One of the things that’s striking in this story is that Naaman has great servants (and maybe that says something about him and his character). We’ve spoken about the slave-girl from Israel, but now the servants travelling with him offer wisdom and genuine care for their master. ‘Father,’ they say, if the prophet had asked you to do something hard, you’d have done it, why not give it a go, what’ve you got to lose? Now again, this would’ve required courage on the part of these servants – it’s not always a good idea to challenge an angry master. But these servants did, they took the risk. And to his credit, Naaman listened and… well, the word we’d use for it is repented; he changed his mind (got down off his high horse, humbled himself) and went and did what Elisha suggested…And, surprise, surprise, he was cleansed, healed!!

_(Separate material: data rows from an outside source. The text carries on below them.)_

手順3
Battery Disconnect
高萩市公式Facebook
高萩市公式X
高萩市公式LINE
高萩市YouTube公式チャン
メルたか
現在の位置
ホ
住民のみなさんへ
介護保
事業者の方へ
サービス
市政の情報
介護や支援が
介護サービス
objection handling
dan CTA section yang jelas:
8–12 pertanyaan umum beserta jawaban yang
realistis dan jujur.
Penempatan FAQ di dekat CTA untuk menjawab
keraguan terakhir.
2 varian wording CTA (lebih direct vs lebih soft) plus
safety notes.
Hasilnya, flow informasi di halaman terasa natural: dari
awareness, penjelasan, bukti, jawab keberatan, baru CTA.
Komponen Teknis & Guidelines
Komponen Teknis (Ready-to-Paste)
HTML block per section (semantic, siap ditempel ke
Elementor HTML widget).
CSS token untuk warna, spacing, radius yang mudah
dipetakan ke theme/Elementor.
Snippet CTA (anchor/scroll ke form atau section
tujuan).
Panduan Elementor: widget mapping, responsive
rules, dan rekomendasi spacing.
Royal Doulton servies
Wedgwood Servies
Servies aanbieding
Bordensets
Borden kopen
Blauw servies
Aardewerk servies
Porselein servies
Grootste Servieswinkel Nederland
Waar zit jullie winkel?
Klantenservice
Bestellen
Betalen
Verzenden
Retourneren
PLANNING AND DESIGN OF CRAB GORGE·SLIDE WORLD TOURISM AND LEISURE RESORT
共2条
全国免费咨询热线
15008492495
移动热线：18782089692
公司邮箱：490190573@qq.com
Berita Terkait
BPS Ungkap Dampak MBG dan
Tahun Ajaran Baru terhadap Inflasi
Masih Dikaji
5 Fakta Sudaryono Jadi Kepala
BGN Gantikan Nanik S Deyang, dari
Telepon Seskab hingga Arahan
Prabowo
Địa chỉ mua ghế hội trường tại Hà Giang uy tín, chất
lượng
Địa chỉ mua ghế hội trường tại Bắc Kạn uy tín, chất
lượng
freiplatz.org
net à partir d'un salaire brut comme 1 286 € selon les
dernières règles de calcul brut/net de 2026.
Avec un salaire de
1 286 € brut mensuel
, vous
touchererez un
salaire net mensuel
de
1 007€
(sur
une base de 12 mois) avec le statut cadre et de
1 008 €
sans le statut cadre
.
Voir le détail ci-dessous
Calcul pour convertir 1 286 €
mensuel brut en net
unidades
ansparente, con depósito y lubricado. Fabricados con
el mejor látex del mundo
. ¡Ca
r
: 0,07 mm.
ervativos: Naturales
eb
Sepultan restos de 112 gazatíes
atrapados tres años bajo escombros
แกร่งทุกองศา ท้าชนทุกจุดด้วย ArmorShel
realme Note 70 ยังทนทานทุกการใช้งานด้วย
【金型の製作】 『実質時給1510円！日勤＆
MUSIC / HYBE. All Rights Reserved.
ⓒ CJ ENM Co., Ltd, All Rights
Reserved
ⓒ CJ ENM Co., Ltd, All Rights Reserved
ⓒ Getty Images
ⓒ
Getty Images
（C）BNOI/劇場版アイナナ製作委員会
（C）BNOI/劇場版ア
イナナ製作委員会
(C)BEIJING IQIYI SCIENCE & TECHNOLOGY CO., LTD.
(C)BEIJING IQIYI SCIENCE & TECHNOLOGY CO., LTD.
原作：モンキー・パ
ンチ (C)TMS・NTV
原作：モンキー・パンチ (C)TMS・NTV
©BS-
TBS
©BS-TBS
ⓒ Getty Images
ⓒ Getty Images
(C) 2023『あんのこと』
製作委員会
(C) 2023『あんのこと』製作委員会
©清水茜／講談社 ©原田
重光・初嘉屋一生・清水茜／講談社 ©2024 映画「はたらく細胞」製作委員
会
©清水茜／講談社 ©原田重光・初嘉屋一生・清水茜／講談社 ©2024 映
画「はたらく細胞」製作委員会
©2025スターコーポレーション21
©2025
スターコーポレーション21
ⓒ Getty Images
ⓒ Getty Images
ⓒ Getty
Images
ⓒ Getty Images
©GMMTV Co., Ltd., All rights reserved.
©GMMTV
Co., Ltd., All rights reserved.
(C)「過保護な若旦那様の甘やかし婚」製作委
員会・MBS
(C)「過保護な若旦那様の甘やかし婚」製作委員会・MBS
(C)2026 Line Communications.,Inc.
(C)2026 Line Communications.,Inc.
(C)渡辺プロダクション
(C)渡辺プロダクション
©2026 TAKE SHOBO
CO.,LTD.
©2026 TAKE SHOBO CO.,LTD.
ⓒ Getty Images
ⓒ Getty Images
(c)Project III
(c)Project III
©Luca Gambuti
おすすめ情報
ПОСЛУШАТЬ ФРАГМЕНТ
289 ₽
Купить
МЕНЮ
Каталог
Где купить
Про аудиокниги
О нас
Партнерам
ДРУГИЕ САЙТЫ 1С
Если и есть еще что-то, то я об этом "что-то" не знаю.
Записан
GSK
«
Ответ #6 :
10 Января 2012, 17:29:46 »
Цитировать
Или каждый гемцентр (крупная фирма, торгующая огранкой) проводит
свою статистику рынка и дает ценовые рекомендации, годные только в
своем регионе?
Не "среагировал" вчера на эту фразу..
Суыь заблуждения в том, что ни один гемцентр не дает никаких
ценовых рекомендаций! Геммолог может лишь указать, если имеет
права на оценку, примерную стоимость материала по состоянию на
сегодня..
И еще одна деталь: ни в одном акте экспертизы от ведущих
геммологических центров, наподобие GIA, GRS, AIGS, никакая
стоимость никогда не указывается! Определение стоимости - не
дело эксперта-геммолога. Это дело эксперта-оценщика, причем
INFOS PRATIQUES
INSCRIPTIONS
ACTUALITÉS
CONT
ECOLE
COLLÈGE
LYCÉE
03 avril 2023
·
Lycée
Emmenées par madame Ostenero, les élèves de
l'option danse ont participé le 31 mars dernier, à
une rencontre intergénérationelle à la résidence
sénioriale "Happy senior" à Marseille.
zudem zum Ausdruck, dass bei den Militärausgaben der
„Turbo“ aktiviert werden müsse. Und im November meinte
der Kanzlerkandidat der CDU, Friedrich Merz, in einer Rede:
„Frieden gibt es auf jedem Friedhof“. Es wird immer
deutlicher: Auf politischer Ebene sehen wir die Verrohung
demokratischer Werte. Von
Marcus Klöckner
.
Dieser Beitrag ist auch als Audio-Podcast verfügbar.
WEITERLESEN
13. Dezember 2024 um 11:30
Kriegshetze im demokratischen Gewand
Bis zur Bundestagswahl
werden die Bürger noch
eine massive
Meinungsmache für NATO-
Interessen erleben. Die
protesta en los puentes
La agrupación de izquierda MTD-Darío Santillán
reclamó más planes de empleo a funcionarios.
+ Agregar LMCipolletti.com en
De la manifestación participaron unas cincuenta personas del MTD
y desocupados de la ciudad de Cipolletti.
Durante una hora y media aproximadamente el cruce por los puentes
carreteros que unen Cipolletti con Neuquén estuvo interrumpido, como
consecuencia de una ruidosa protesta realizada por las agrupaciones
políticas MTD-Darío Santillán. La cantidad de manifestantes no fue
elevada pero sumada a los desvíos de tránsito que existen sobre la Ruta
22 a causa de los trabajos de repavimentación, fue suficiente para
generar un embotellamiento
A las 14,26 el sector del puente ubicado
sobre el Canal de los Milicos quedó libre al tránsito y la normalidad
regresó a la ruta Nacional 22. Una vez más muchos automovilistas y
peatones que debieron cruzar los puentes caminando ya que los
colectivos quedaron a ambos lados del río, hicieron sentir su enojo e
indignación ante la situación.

It looks like a happy ending – and the point about the necessity for humility neatly emphasized and embraced by the major characters. But there’s a twist in the tale. If humility involves a certain kind of letting go, a non-grasping approach to life – being with ourselves and our circumstances, being with and for others, letting ourselves receive gifts that are proffered and willing to give and be merciful in our turn, then the coda to this story illustrates what happens when the bread of humility is refused. It concerns yet another servant, Elisha’s servant Gehazi. Unlike Naaman’s servants who act with such respect and compassion, Gehazi seems to be in it for what he can get.

We heard that after his healing, Naaman returned to Elisha pledging allegiance to God and offering gifts of gratitude. Elisha has refused these gifts. I assume, for the same reason as mentioned earlier, because he wants it to be absolutely clear that access to God’s grace has nothing to do with wealth and social standing, with how powerful and cashed up we happen to be, but with humility – the simple willingness to receive. Naaman gets it, but Gehazi is upset that Elisha has let a golden opportunity pass him by. He takes matters into his own hands, running after Naaman, catching him along the way, and spinning a convincing lie about his master (Elisha) needing help to support two prophets who have arrived from the hill country. Naaman responds generously, and Gehazi returns with his deceptively gained spoils, which he duly hides.

The moment of reckoning is swift and decisive. Elisha sees straight through his pride and deception and, in the end, it rebounds on Gehazi. He ends up with the very disease that had afflicted Naaman.

There you have it, a story stressing the necessity for humility in the spiritual life – humility, not in the sense of false modesty, of putting ourselves down or denying that we have gifts to offer; but humility in the sense of being on the ground floor of our own lives, attentive to what’s really going on, willing to risk ourselves in giving and receiving. Humility enables us to be with one another and ourselves, with and for the truth of things.

Humility is ‘bread’ for the journey, and, like all bread, it has to be baked daily. As a regular practice, it sustains and keeps us on the way. To the ego, to the part of us that wants to be in control and to hide our vulnerability, to use or grasp at resources to disguise our need, this bread can be chewy and hard to swallow. But as the story of Naaman, Elisha and the various servants reveals, eating it keeps us in the way of the grace and gifts of God. Jesus said something very like it, and in many fewer words: ‘Blessed are the poor in spirit, for theirs is the kingdom of heaven’ (Matt 5.3).